EXERCISE GOAL
Which lines in the records below include the word "corrected"? Report each of them in full.

___ RECORDS PROVIDED ___

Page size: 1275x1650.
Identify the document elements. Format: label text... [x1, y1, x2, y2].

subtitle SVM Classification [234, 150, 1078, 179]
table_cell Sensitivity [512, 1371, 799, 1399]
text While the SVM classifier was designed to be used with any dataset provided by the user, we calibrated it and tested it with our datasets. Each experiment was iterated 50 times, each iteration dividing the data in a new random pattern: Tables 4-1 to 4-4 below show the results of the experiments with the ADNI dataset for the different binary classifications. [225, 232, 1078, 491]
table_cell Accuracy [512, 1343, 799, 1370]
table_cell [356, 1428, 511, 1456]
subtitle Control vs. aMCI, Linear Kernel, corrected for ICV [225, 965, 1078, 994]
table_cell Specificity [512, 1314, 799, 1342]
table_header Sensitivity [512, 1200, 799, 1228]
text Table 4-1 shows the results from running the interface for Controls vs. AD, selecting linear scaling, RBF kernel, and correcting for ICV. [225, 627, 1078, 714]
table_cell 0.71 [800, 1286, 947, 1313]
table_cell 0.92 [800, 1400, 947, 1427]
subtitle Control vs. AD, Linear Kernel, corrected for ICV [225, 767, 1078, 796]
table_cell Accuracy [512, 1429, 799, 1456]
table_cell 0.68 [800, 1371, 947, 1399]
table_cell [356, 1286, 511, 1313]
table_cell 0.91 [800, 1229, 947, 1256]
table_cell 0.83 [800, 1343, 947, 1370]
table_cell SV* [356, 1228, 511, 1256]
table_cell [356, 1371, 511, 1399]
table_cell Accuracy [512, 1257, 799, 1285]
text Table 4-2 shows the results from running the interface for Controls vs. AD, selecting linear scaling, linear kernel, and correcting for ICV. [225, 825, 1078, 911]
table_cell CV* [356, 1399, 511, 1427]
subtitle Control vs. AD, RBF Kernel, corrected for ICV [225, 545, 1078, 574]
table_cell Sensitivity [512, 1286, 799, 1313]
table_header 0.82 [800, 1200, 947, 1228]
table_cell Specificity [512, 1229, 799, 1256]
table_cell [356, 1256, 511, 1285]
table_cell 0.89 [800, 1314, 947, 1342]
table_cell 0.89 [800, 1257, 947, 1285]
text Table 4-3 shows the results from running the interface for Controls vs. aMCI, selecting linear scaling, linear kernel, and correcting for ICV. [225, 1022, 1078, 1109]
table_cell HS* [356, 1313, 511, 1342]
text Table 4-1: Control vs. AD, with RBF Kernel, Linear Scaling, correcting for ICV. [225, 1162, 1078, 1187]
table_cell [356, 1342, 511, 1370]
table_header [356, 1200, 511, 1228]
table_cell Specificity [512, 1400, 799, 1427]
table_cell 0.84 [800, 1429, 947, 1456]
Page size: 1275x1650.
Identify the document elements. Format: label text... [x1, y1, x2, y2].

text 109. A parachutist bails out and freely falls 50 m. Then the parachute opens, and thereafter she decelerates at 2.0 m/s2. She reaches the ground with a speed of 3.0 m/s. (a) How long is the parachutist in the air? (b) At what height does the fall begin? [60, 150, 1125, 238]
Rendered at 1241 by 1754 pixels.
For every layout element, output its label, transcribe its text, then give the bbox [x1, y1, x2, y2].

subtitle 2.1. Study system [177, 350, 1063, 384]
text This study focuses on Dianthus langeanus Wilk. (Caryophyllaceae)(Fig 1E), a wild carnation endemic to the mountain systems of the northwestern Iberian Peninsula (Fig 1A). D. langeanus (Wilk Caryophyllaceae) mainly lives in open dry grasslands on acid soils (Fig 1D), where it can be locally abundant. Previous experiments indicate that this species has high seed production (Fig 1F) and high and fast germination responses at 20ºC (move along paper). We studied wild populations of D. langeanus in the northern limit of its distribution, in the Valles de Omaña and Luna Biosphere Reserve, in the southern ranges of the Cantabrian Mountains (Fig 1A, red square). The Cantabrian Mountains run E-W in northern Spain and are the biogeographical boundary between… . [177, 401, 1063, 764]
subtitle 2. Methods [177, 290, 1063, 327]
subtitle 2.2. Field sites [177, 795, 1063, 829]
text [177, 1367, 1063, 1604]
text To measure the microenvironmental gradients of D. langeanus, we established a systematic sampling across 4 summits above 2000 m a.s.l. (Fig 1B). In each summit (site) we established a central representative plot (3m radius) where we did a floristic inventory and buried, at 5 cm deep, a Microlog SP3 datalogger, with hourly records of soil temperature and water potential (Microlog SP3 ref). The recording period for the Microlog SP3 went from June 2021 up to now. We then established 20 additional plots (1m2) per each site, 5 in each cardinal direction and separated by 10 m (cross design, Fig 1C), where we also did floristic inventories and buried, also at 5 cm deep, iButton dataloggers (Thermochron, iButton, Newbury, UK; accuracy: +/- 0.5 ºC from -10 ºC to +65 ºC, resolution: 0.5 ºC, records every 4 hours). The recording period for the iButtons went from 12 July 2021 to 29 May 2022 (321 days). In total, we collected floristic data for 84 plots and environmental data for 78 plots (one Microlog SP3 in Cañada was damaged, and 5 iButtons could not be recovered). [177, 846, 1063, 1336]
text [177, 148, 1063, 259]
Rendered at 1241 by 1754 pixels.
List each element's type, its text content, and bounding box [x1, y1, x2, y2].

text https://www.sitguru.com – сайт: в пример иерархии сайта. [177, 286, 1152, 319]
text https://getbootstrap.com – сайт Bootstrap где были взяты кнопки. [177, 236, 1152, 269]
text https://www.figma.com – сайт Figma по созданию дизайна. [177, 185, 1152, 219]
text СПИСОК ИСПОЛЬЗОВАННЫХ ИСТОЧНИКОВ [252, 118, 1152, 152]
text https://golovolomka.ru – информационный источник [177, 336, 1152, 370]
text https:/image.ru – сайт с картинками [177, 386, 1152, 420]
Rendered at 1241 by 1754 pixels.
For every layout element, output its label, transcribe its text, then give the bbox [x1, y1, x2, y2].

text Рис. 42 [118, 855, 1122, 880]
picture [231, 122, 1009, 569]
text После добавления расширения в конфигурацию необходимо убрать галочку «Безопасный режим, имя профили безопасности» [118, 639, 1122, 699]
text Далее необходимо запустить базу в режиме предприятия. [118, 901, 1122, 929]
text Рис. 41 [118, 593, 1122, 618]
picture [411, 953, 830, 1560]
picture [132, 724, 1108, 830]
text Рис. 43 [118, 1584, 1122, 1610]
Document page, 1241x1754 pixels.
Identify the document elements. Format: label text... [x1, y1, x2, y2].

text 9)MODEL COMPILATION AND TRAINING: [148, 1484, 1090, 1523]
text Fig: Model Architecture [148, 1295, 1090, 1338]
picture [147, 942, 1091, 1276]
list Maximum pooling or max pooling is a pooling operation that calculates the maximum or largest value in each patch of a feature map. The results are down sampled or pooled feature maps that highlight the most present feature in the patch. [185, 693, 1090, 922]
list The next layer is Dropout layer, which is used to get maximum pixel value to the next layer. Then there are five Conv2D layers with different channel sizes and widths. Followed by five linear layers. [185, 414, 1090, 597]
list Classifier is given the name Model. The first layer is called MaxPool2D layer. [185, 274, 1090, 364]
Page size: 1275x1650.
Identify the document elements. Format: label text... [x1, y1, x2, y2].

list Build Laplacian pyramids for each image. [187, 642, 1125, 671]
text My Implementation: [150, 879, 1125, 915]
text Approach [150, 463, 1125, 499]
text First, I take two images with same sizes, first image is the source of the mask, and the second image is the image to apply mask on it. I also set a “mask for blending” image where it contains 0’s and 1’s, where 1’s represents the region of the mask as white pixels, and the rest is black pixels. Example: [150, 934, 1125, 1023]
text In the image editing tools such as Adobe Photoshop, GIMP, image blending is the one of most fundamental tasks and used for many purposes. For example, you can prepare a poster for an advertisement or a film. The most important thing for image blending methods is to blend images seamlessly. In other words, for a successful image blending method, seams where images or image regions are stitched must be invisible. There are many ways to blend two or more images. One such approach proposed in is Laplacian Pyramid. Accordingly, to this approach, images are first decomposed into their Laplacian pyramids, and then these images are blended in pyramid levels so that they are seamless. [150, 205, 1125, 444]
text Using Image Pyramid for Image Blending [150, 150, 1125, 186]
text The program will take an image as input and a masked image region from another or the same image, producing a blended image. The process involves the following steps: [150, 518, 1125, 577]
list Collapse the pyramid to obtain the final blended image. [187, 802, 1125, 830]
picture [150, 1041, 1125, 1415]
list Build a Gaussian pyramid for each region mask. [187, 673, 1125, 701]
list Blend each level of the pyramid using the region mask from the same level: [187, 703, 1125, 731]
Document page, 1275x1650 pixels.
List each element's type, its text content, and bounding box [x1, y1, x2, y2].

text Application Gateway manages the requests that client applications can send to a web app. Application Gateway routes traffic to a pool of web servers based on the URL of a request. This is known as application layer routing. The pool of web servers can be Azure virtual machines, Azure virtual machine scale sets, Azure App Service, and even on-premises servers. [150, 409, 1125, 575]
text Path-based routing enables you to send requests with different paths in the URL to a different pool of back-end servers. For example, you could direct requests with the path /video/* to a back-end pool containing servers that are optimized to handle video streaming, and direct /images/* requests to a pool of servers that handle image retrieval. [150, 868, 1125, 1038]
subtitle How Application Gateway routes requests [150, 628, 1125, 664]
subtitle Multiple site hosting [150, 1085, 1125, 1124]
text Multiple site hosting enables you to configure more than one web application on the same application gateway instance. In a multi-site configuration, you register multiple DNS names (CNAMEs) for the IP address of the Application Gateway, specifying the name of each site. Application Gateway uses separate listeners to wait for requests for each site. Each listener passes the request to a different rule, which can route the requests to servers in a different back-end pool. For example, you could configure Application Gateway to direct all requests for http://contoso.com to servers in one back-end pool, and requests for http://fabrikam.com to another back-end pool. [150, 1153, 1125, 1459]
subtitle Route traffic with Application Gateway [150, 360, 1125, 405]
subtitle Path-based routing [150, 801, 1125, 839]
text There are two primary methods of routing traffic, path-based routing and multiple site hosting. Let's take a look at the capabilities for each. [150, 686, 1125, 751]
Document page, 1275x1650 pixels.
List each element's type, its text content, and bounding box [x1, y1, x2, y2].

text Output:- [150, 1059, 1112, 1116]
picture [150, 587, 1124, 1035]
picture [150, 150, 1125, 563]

___

THE ANSWER
subtitle Control vs. aMCI, Linear Kernel, corrected for ICV [225, 965, 1078, 994]
subtitle Control vs. AD, Linear Kernel, corrected for ICV [225, 767, 1078, 796]
subtitle Control vs. AD, RBF Kernel, corrected for ICV [225, 545, 1078, 574]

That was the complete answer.